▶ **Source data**
********************

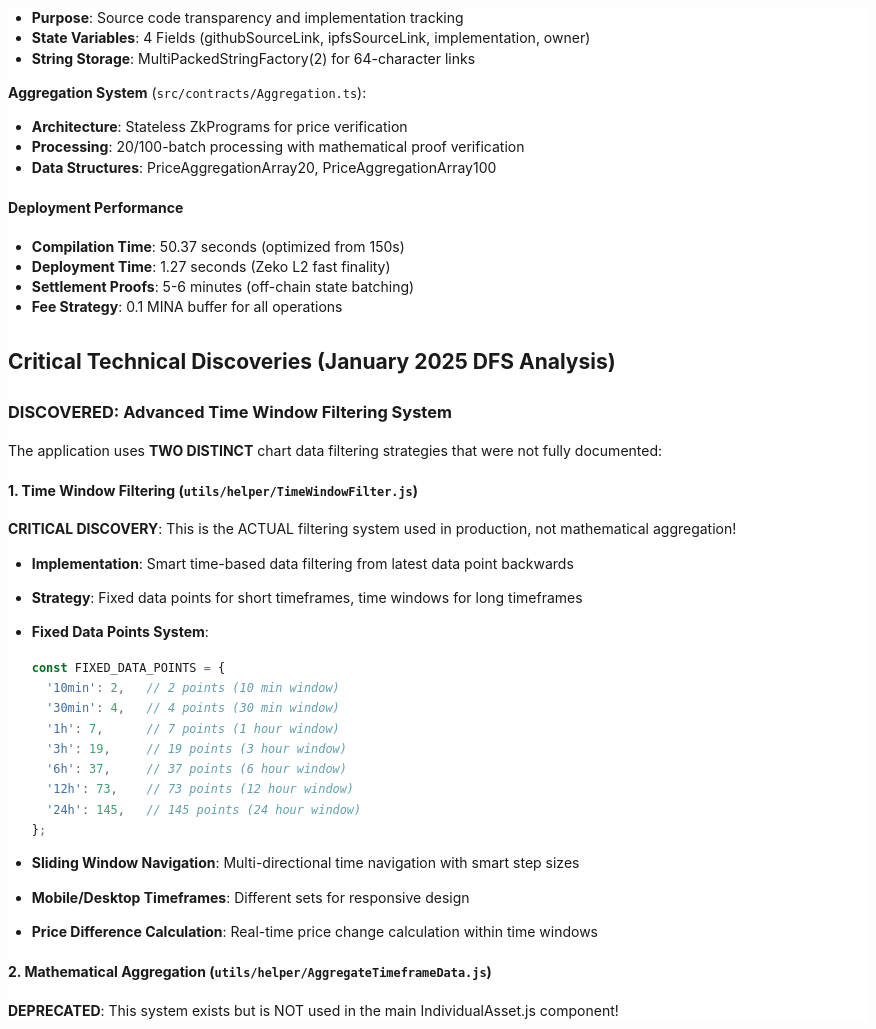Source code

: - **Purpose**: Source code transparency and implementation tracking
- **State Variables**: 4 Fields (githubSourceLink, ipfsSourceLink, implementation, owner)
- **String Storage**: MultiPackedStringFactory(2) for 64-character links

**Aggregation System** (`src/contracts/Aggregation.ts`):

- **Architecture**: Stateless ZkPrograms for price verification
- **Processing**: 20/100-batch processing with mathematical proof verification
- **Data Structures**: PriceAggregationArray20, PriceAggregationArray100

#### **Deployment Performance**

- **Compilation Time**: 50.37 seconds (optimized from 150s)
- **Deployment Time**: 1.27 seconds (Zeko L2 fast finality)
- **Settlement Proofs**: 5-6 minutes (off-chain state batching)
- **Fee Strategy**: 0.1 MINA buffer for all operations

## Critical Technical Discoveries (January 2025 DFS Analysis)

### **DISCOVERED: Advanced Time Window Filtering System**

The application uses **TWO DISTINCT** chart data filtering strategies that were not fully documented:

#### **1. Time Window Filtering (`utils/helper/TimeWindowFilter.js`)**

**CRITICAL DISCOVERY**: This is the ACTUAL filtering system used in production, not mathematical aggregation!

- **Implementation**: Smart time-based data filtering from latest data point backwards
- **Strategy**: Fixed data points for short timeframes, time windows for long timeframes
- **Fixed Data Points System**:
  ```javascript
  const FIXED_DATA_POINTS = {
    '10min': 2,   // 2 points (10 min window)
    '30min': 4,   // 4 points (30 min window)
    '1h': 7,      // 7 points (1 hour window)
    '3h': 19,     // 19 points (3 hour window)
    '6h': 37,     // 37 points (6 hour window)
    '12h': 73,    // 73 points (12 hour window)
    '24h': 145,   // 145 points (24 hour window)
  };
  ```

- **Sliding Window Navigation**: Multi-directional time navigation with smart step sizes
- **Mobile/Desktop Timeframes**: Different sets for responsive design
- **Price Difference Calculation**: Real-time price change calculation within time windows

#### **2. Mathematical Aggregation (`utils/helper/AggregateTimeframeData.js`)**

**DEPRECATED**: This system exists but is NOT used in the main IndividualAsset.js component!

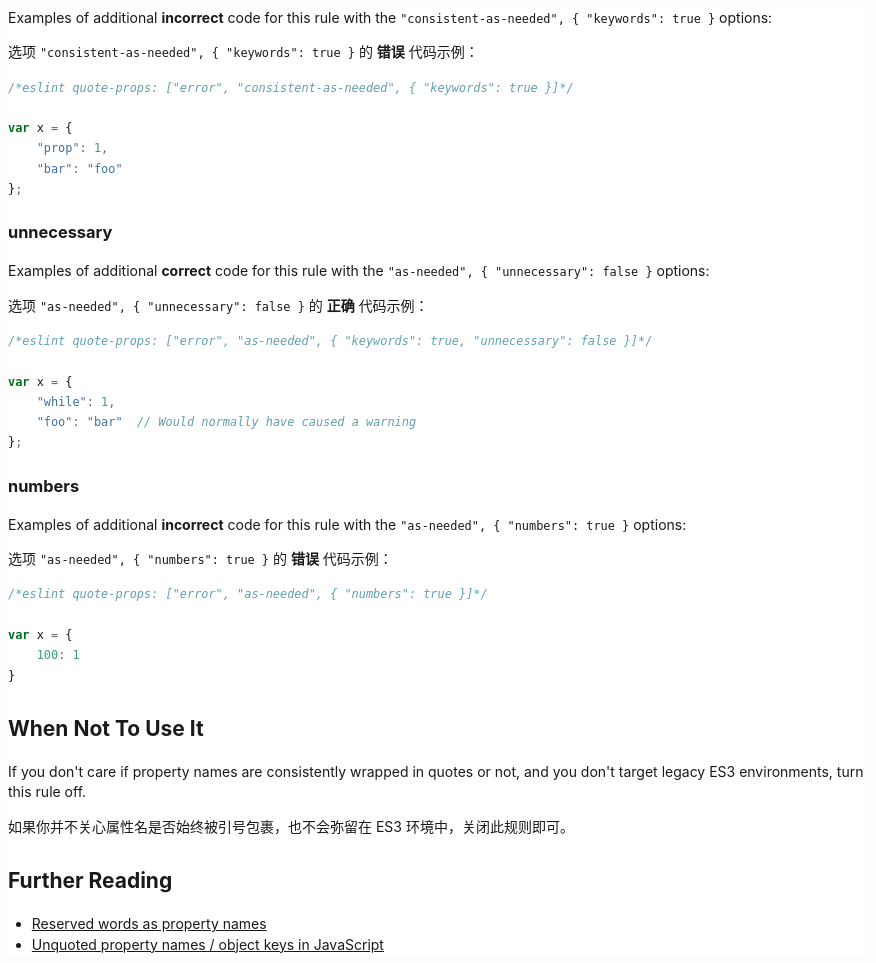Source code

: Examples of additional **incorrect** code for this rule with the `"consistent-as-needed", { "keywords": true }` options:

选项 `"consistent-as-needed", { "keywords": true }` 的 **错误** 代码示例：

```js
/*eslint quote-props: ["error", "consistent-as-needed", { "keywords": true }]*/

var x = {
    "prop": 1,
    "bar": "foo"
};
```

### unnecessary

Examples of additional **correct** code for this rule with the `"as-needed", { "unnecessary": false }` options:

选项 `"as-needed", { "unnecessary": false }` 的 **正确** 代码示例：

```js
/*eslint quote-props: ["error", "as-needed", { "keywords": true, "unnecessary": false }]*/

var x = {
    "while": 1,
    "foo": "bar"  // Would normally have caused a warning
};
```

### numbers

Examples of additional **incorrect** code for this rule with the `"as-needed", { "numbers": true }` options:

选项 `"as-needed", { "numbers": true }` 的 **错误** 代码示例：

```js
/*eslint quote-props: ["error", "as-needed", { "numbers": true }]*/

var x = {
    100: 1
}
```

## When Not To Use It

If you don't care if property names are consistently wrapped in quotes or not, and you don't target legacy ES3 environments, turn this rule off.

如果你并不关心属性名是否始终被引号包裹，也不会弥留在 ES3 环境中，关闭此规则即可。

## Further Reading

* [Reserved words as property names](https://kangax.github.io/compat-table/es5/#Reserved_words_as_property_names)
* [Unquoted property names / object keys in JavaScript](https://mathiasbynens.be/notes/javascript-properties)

********************

Exactly as they appear above, give the records again, without their pictures.

Source code

: - **Purpose**: Source code transparency and implementation tracking
- **State Variables**: 4 Fields (githubSourceLink, ipfsSourceLink, implementation, owner)
- **String Storage**: MultiPackedStringFactory(2) for 64-character links

**Aggregation System** (`src/contracts/Aggregation.ts`):

- **Architecture**: Stateless ZkPrograms for price verification
- **Processing**: 20/100-batch processing with mathematical proof verification
- **Data Structures**: PriceAggregationArray20, PriceAggregationArray100

#### **Deployment Performance**

- **Compilation Time**: 50.37 seconds (optimized from 150s)
- **Deployment Time**: 1.27 seconds (Zeko L2 fast finality)
- **Settlement Proofs**: 5-6 minutes (off-chain state batching)
- **Fee Strategy**: 0.1 MINA buffer for all operations

## Critical Technical Discoveries (January 2025 DFS Analysis)

### **DISCOVERED: Advanced Time Window Filtering System**

The application uses **TWO DISTINCT** chart data filtering strategies that were not fully documented:

#### **1. Time Window Filtering (`utils/helper/TimeWindowFilter.js`)**

**CRITICAL DISCOVERY**: This is the ACTUAL filtering system used in production, not mathematical aggregation!

- **Implementation**: Smart time-based data filtering from latest data point backwards
- **Strategy**: Fixed data points for short timeframes, time windows for long timeframes
- **Fixed Data Points System**:
  ```javascript
  const FIXED_DATA_POINTS = {
    '10min': 2,   // 2 points (10 min window)
    '30min': 4,   // 4 points (30 min window)
    '1h': 7,      // 7 points (1 hour window)
    '3h': 19,     // 19 points (3 hour window)
    '6h': 37,     // 37 points (6 hour window)
    '12h': 73,    // 73 points (12 hour window)
    '24h': 145,   // 145 points (24 hour window)
  };
  ```

- **Sliding Window Navigation**: Multi-directional time navigation with smart step sizes
- **Mobile/Desktop Timeframes**: Different sets for responsive design
- **Price Difference Calculation**: Real-time price change calculation within time windows

#### **2. Mathematical Aggregation (`utils/helper/AggregateTimeframeData.js`)**

**DEPRECATED**: This system exists but is NOT used in the main IndividualAsset.js component!

Source code

: Examples of additional **incorrect** code for this rule with the `"consistent-as-needed", { "keywords": true }` options:

选项 `"consistent-as-needed", { "keywords": true }` 的 **错误** 代码示例：

```js
/*eslint quote-props: ["error", "consistent-as-needed", { "keywords": true }]*/

var x = {
    "prop": 1,
    "bar": "foo"
};
```

### unnecessary

Examples of additional **correct** code for this rule with the `"as-needed", { "unnecessary": false }` options:

选项 `"as-needed", { "unnecessary": false }` 的 **正确** 代码示例：

```js
/*eslint quote-props: ["error", "as-needed", { "keywords": true, "unnecessary": false }]*/

var x = {
    "while": 1,
    "foo": "bar"  // Would normally have caused a warning
};
```

### numbers

Examples of additional **incorrect** code for this rule with the `"as-needed", { "numbers": true }` options:

选项 `"as-needed", { "numbers": true }` 的 **错误** 代码示例：

```js
/*eslint quote-props: ["error", "as-needed", { "numbers": true }]*/

var x = {
    100: 1
}
```

## When Not To Use It

If you don't care if property names are consistently wrapped in quotes or not, and you don't target legacy ES3 environments, turn this rule off.

如果你并不关心属性名是否始终被引号包裹，也不会弥留在 ES3 环境中，关闭此规则即可。

## Further Reading

* [Reserved words as property names](https://kangax.github.io/compat-table/es5/#Reserved_words_as_property_names)
* [Unquoted property names / object keys in JavaScript](https://mathiasbynens.be/notes/javascript-properties)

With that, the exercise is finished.